Здесь все обращаются друг к другу на ты, если считают тебя своим. Меня считают, и это хорошо.
– Нет, баркалла, брат. Вот, держи.
Я передаю деньги.
– Рахмат…
Выбираюсь наружу. Солнце сегодня печет по-летнему, и видимость – как говорят авиаторы – на миллион. И люди. Толчея, шум машин… Дагестан очень населен, особенно его столица, и это хорошо видно. Хотя с тем же двадцатимиллионным Карачи не сравнить…
Мне – внутрь.
Недавно павильоны накрыли прозрачными куполами из какого-то оргалита, но стало только хуже, теперь дышать нечем, не проветривается совсем. Я прохожу через ворота, мимо голого по пояс сборщика дани, и окунаюсь в торговые ряды… многоголосый, на разных языках торг, непередаваемый аромат химии от тюков китайского шмотья, бесстыдно выставленные на витрине бюстгальтеры размера такого, что одну их чашку можно использовать, как подкладку под шлем. Тут же шмыгают пацаны, предлагают позвонить с левых мобил, разносят куски чуду[1] и горячий чай, если зазеваешься, могут и ограбить. Но меня не ограбят, я и не такое видал.
Я работаю в одиночку, без прикрытия. Ставлю сеть. Еще год назад, ее не было. Но теперь, в связи с изменившимся характером угроз, секретным указом Президента вся территория СКФО приравнена к иностранным государствам, и теперь СВР и ГРУ могут работать здесь, налаживать агентурные сети, вести активную агентурную и радиоразведку. Решение, можно сказать, давно назрело. Местные правоохранители неэффективны и коррумпированы, а приезжие (точнее наезжие) эмвэдэшники и фээсбэшники озверели, спелись с местными и теперь творят такое… Я вам еще расскажу о том, что они творят. Все это приводит к обострению ситуации здесь и на Кавказе в целом, нарастанию негативных настроений, продолжающемуся оттоку людей в горы и на Ближний Восток, на джихад. Отъезд на Ближний Восток массовый – начался после того, как в Сирии началась гражданская, точнее гражданско-религиозная война и продолжается до сих пор. По данным местного ФСБ, только из Дагестана выехали на джихад несколько тысяч человек, эти цифры вам никто не подтвердит, но это так. Выезжают все, начиная от пацанов, которые нажили себе кровников или попали в розыск, и заканчивая такими одиозными персонажами, как Абу Банат (в переводе – отец дочерей). Бывший сотрудник ГИБДД, он принял радикальный ислам и выехал на джихад, в Сирии сколотил группу из конченых отморозков. Их действия вызвали ненависть местного населения, и даже кураторы из «Аль-Каиды» вынесли им такфир, то есть обвинение в неверии и в том, что они действуют не по воле Аллаха. Абу Банат горевал недолго – присоединился к Исламскому государству, там с этим проблем нет, там таких отморозков полна коробочка…

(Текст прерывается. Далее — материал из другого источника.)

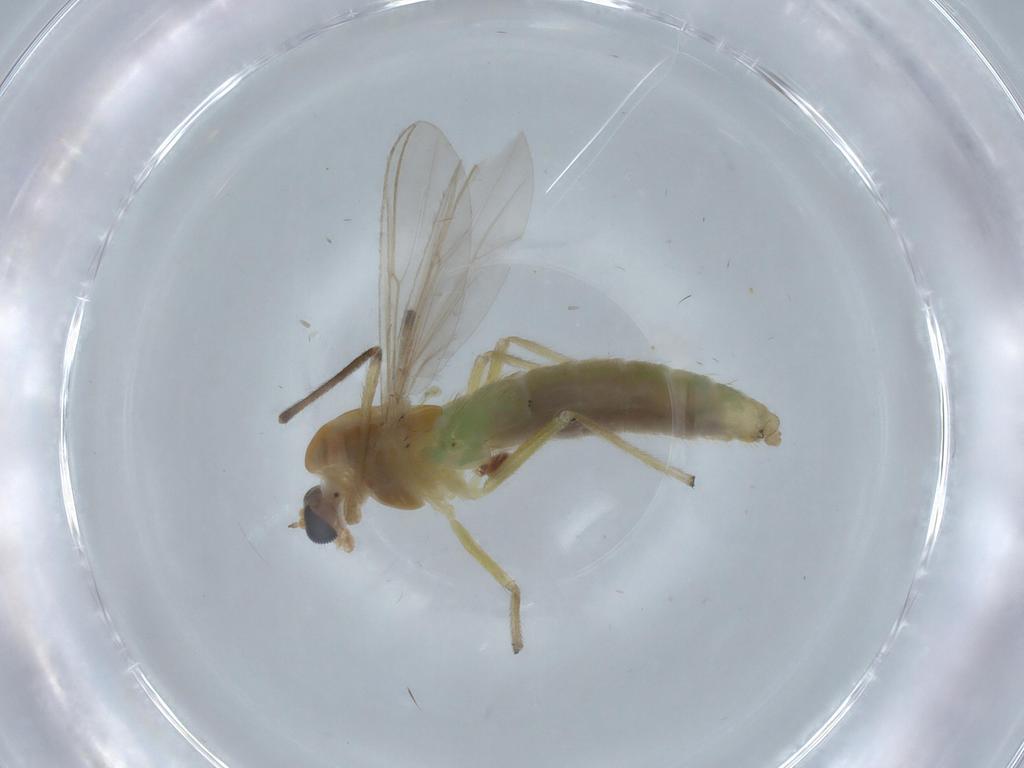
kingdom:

Сегодня на рынке у меня встреча с информатором. Ваха, связан с ваххабитами, его брат Хамзат, или Гамза, давно поднялся[2], но ему подниматься запретил, сказал, кто-то должен заботиться о семье. Но он поддерживает контакт с братом и является одним из связных бандподполья. Работает в Махачкале таксистом. Ну и… помогает, чем может. Покупает сотовые телефоны… их бандитам требуется много, это расходный материал, сдает обратно на рынок паленые, закупает жратву, передает кому надо флешки и забирает деньги. Понятно, что и сам не бедствует, даже наоборот – скромный таксист по данным, которые можно выловить в базе данных юридических лиц ЕГРЮЛ, является собственником семи фирм, приносящих доход. Это уже следующая стадия эволюции местного бандподполья, которое прошло все те же стадии, через какие прошли и наши бандиты в девяностые. Сначала воевали за идею, потом начали собирать закят. Потом закят стал важнее идеи, сейчас бандподполье – это на девяносто процентов рэкет и на десять процентов – джихад, причем теракты имеют целью в основном устрашение коммерсов, чтобы платили. Все просто – приходит тебе флешка, там человек в черной маске и с автоматом на фоне черного флага джихада разъясняет тебе, что если ты торгуешь, то должен платить закят. А если ты не мусульманин, то ты должен платить джизью. Денег в республике не то что много, но больше, чем в прошлые годы, и поэтому платят. Какое-то время бандиты просто не знали, что делать с деньгами, с общаком – байтулмалом. Закапывали в землю, в тайники, носили с собой, однажды при разгроме банды у одного из боевиков обнаружили целый рюкзак наличных денег. Потом бандиты стали умнее, теперь деньги передаются родственникам, те на них открывают торговлю, заведения общепита, покупают недвижимость под сдачу в аренду. В Кызылюрте например, открылась сеть магазинов, которая так и называется «Байтулмал». Это чтобы всякие лохи соображали и лишнего не думали. Кто поглупее, покупает здесь, а кто поумнее, отправляет родственникам, и те покупают в российской провинции, а то и в Питере, в Москве. Деньги вкладываются, работают, приносят доход. Думаю, лет через десять трансформация окончательно завершится – слезут с гор, выйдут из леса, наденут костюмы, купят «Мерседесы» и будут торговать, строить дома, разводить овец и кур и крайне нервно реагировать на упоминания о прошлом…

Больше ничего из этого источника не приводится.